#### EXTRAIT FOURNI:
· · · ·

Ouverture JAP 2022

OUVERTURE JAP 2022

par Anne JAMBRESIC, présidente du CPCI

Comme vous vous en doutez, les membres du Comité d’organisation de cette journée sont heureux, ravis de vous accueillir à nouveau après deux ans et demi d’absence. Il fut long le temps entre cette Journée et la précédente. Temps de doute, d’espoir, d’incertitude, mêlé à une réalité sanitaire puis géopolitique qui vint nous ébranler dans nos vies, dans nos pratiques. Peut-être un jour pourrons-nous dire : « cela nous fut bénéfique », même s’il est vrai que les difficultés géopolitiques que nous traversons actuellement ne nous permettent pas de l’affirmer. Les institutions de soins continuent à vaciller : manque de personnel, manque de temps pour penser, manque de temps pour élaborer à plusieurs nos pratiques plurielles.

Néanmoins dans le cadre de nos pratiques de psychologues, psychothérapeutes, en institution et en libéral, nous sortîmes de la caverne, de nos habitudes pour inventer de nouveaux cadres de travail. Ce qui s’est imposé à nous a été une modification du cadre avec une prescription venant de l’extérieur : Suspendre les séances ? Porter un masque ? Utiliser un ordinateur ? Mettre un écran entre nous et le patient ? Dire de nous si nous sommes vaccinés, si des personnes de notre entourage sont malades ? Incertitude dans nos pratiques donc. Incertitude pour nos patients.

La crise que nous avons traversée nous a amené à aménager, en puisant dans notre fond originel, créativité et peut-être fantaisie, pour inventer des manières de rester en lien avec nos patients, partageant avec eux cette épreuve cruelle de ce qui fut bien une expérience de séparation, ressentie pour certains comme traumatique car privés de ce temps si précieux de préparation psychique.

· · · ·

#### QUESTIONS SUR LE SUPPORT:
1. Recopiez le discours d'ouverture de la JAP 2022 de « Comme vous vous » à « nos pratiques plurielles. ».
2. Reprenez le discours d'ouverture de la JAP 2022 et écrivez-en la suite, à partir de sa dernière phrase.

#### Données recueillies:
· · · ·

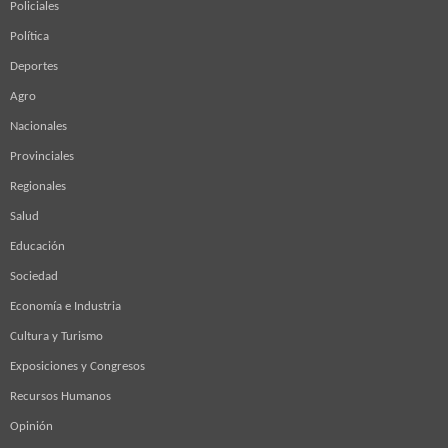
Policiales
Política
Deportes
Agro
Nacionales
Provinciales
Regionales
Salud
Educación
Sociedad
Economía e Industria
Cultura y Turismo
Exposiciones y Congresos
Recursos Humanos
Opinión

· · · ·

#### ENSEMBLE DES RÉPONSES:
1.
Comme vous vous en doutez, les membres du Comité d’organisation de cette journée sont heureux, ravis de vous accueillir à nouveau après deux ans et demi d’absence. Il fut long le temps entre cette Journée et la précédente. Temps de doute, d’espoir, d’incertitude, mêlé à une réalité sanitaire puis géopolitique qui vint nous ébranler dans nos vies, dans nos pratiques. Peut-être un jour pourrons-nous dire : « cela nous fut bénéfique », même s’il est vrai que les difficultés géopolitiques que nous traversons actuellement ne nous permettent pas de l’affirmer. Les institutions de soins continuent à vaciller : manque de personnel, manque de temps pour penser, manque de temps pour élaborer à plusieurs nos pratiques plurielles.

2.
L’épreuve pour la première fois ne touchait pas uniquement nos patients. Nous étions touchés de la même façon, au même niveau : privés de sortir, privés des autres, obligés à porter un masque, etc … En outre, nous ne disposions pas d’antériorité par rapport à cet événement, cela ne nous était jamais arrivé, à nous, à nos patients, aux différentes générations en place. Comment imaginer s’en sortir sans sortir ? Nous étions dans le noir de la planète.

L’incertitude se vivait à l’échelle de la planète : il n’y avait plus de différences nord / sud. Nous avons alors vu les continents touchés les uns après les autres dans une défaite inexorable face au virus et à sa propagation.

L’incertitude ou la capacité négative :

La capacité négative est un concept développé par Wilfred BION. Il s’agit de cette capacité du psychothérapeute d’être dans le mystère et le doute, d’accueillir le nouveau sans l’anticiper. Axelle Mars nous parlera, me semble-t’il, de la capacité négative lors de son intervention. Je trouve pour ma part admirable que Bion soit allé chercher/trouver/ créer auprès d’un poète ce concept. Cela me ravit. Le poète britannique John KEATS, 1795-1821, disait : « l’incertitude est celle de l’homme quand il est capable de se trouver un milieu d’incertitudes (avec un S), de Mystères (avec un M majuscule), de doutes, sans irritation impatiente de parvenir à un fait et à la raison ». Bion annonce : « Keats découvrit un « principe d’incertitude » qu’il appela capacité négative ».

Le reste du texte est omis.